A person who passes a considerable time without prayer is usually in a bad state of soul. There is probably no one, who, upon reflection, will fail to discover that his best days were those which his prayers sanctified, and his worst, those which had to get along without any. And when a man starts out badly, the first thing he takes care to do is to neglect his prayers. For praying is an antidote and a reminder; it makes him feel uneasy while in sin, and would make him break with his evil ways if he continued to pray. And since he does not wish to stop, he takes no chances, and gives up his prayers. When he wants to stop, he fails back on his prayers.

This brings us to the bodily favors we should ask for. You are sick. You desire to get well, but you do not see the sense of praying for it; for you say, “Either I shall get well or I shall not.” For an ordinary statement that is as plain and convincing as one has a right to expect; it will stand against all argument.

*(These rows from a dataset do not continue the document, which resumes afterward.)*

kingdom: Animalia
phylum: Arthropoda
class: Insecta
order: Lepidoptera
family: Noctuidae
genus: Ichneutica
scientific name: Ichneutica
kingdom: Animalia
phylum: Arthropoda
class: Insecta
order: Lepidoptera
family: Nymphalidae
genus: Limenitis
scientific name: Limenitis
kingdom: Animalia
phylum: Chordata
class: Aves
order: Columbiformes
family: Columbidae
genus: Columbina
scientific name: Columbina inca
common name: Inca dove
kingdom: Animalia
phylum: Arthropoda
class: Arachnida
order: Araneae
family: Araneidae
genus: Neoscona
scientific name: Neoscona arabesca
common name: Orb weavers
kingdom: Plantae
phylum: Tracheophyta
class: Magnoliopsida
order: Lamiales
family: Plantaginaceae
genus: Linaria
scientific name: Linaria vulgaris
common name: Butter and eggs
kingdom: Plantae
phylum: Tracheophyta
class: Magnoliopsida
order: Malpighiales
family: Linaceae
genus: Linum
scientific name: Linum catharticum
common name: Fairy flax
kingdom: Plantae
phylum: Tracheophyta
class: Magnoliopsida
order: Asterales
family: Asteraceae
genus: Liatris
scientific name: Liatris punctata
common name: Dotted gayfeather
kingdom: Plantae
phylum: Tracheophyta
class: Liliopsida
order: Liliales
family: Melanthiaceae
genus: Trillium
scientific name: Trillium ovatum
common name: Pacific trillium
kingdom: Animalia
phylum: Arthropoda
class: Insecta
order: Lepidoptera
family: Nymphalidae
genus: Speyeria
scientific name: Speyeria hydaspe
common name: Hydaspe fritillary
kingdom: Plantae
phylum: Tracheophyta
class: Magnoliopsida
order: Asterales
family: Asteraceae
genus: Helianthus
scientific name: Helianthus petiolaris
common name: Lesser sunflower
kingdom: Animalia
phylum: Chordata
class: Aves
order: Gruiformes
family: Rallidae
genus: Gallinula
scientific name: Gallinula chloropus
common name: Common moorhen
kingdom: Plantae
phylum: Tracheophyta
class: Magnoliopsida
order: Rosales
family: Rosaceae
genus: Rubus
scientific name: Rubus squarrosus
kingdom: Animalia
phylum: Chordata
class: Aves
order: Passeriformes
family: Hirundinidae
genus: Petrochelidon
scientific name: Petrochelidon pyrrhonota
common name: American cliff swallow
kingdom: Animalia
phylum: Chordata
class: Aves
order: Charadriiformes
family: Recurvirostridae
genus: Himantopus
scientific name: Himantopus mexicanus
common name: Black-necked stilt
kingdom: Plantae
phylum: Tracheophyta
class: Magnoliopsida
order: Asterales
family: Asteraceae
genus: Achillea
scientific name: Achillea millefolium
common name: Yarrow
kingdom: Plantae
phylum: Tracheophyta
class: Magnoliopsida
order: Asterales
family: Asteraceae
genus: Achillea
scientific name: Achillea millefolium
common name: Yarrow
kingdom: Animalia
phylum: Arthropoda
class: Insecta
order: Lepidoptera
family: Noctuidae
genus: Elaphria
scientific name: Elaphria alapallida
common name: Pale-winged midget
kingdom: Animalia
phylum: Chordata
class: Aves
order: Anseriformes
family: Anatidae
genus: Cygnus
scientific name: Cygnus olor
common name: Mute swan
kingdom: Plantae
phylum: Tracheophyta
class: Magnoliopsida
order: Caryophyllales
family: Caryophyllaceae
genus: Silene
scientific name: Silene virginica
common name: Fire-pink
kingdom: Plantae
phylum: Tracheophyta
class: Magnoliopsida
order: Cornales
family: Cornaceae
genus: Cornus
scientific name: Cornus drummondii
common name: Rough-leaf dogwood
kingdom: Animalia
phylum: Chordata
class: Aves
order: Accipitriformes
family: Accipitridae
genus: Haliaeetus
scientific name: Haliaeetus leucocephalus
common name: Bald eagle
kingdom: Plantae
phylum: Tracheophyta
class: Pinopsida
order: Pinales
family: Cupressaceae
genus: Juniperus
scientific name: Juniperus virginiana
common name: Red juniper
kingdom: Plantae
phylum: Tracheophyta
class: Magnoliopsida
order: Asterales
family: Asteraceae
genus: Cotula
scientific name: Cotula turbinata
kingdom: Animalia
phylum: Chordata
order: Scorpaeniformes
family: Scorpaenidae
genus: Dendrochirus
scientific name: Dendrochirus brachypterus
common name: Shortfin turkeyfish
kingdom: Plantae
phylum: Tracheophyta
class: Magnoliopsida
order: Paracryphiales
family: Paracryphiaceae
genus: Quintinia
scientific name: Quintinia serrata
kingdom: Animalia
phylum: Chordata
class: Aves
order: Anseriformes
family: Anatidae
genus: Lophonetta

But the conclusion is not of a piece with the premises. In that case why do you call in the physician, why do you take nasty pills and swallow whole quarts of vile concoctions that have the double merit of bringing distress to your palate and your purse? You take these precautions because your most elementary common sense tells you that such precautions as medicaments, etc., enter for something of a condition in the decree of God which reads that you shall die or not die. Your return to health or your shuffling off of the mortal coil is subject to conditions of prudence, and according as they are fulfilled or not fulfilled the decree of God will go into effect one way or the other.

And why does not your sane common sense suggest to you that prayer enters as just such a condition in the decrees of God, that your recovery is just as conditional on the using of prayer as to the taking of pills?

There are people who have no faith in drugs, either because they have never used any or because having once used them, failed to get immediate relief. Appreciation of the efficacy of prayer is frequently based on similar experience.

To enumerate all the cures effected by prayer would be as bootless as to rehearse ail the miracles of therapeutics and surgery. The doctor says: “Here, take this, it will do you good. I know its virtue.” The Church says likewise: “Try prayer, I know its virtue.” Your faith in it has all to do with its successful working.

As in bodily sickness, so it is in all the other afflictions that flesh is heir to. Prayer is a panacea; it cures all ills. But it should be taken with two tonics, as it were, before and after. Before: faith and confidence in the power of God to cure us through prayer. After: resignation to the will of God, by which we accept what it may please Him to do in our case; for health is not the greatest boon of life, nor are sickness and death the greatest evils. Sin alone is bad; the grace of God alone is good. All other things God uses as means in view of this supreme good and against this supreme evil. Faith prepares the system and puts it in order for the reception of the remedy. Resignation helps it work out its good effects, and brings out all its virtue.

Thus prayer is necessary to us all, whether we be Christians or pagans, whether just or sinners, whether sick or well. It brings us near to God, and God near to us, and thus is a foretaste and an image of our union with Him hereafter.